One of two shirts of mail mingled with the rest. In a clump of lieutenants, Ocanar stomped down the slope, each step a thump of anger rather than the stumble of fatigue. The leader looked about and saw that only Canthor stood, of all of Pelinad’s men. Stroking his beard, he approached and squinted in the dimness.
“Pelinad?” he asked.
“They follow me now,” Canthor said.
“But you were only the sorcerer,” Ocanar said.
“It was my skill as a man-at-arms more than any craft that saved the few whom you see here.” Canthor shrugged. “Glamours do not organize a retreat or pick the course of the march. But that is of no consequence. Because of the odds, how we fared should be no surprise. Why are you running along the crestline, too, rather than polishing shirts of mail and bragging to the villagers about your victory?”
“Ask the cold one who claims to be a master,” Jemidon heard Ocanar growl. “We would rout them all without the loss of a single man, he said. And so, after the scouts had ridden by, we stood by the mouth of the pass, not even bothering to group into any sort of formation. It seemed amusing to watch instead the elaborate preparations, lanterns and foc
using lenses, and the vast expanses of white linen on which some great glamour was to play. The royal troops were to be petrified, frozen in mid-stride. We were to be able to move among them unchallenged and slit their throats at will.”
“The rock slide started prematurely,” Canthor said. “Three-quarters of the men-at-arms were left on our side of the pass. What upset the timing of our plan?”
“The timing was perfect,” Ocanar spat out. “That part Melizar accomplished as we had—” Ocanar stopped and looked at Canthor through narrowed eyes.

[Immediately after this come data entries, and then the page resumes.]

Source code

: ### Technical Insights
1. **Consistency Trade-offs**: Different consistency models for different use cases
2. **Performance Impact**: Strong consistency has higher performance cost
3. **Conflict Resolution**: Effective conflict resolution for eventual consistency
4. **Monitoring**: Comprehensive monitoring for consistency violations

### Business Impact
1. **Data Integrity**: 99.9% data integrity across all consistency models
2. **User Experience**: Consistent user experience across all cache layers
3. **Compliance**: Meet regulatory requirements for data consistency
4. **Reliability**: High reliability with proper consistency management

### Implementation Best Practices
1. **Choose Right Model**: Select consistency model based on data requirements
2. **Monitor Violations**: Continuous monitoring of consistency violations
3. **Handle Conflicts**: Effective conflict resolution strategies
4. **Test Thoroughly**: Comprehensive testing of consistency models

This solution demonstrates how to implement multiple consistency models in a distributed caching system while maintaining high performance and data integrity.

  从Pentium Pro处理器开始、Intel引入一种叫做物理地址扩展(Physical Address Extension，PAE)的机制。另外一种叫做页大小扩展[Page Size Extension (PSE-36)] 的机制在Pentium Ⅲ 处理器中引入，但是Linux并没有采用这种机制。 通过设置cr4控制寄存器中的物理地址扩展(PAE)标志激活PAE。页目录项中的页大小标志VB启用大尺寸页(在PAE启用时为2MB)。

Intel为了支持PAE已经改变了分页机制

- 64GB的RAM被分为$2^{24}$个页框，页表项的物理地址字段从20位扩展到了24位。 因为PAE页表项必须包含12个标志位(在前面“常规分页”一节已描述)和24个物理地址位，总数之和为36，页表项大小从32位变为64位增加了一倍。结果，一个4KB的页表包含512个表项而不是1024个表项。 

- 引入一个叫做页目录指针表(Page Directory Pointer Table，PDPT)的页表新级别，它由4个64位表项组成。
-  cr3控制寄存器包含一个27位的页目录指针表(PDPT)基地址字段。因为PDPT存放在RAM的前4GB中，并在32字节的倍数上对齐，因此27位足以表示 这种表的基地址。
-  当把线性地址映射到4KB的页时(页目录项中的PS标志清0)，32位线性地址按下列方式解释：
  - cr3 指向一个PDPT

He tugged at his beard, waiting for the bailiff to say more, but Canthor remained silent. “Yes, prematurely,” Ocanar said slowly at last. “I meant to say the rock slide came too soon. Undoubtedly another miscalculation like the rest. It was all Melizar’s fault and none of mine. Now he hides in his canvas contraption and awaits my wrath.
“But none of that matters. One hundred men-at-arms slashed their way through the white linen as if it were not there. My men in leather were unprepared. Nimrod tried to rally them, but they did not stand a chance. Of all who waited this morning, hardly a fifth are left alive.”
Jemidon followed the wave of Ocanar’s arm, as the last of the men came over the crest. He saw his father trudging down the slope, one leg ringed with a dirty rag. He scrambled to his feet and ran to greet the older man with an embrace, relief mixing with guilt that he had forgotten about the perils that Jemilor must have faced.
“Melizar let me ride in his tent,” Jemilor said as they disengaged. “Without his assistance, I doubt I could have kept up the pace. But I had followed his instructions well, just as he taught. There should be no blame for me that the sorceries did not work as planned.”
Jemilor sagged to the ground and motioned Jemidon to follow. “Listen, my son,” he said, pointing at his leg. “The cut is jagged and is slow to close. I am lucky to have gotten this far. An inch to the left, and tomorrow you would be questing on your own once again.”
“Do not speak of such things as this,” Jemidon chided. “If you can walk away from the battlefield, you will live to see the next. You know the saying as well as I.”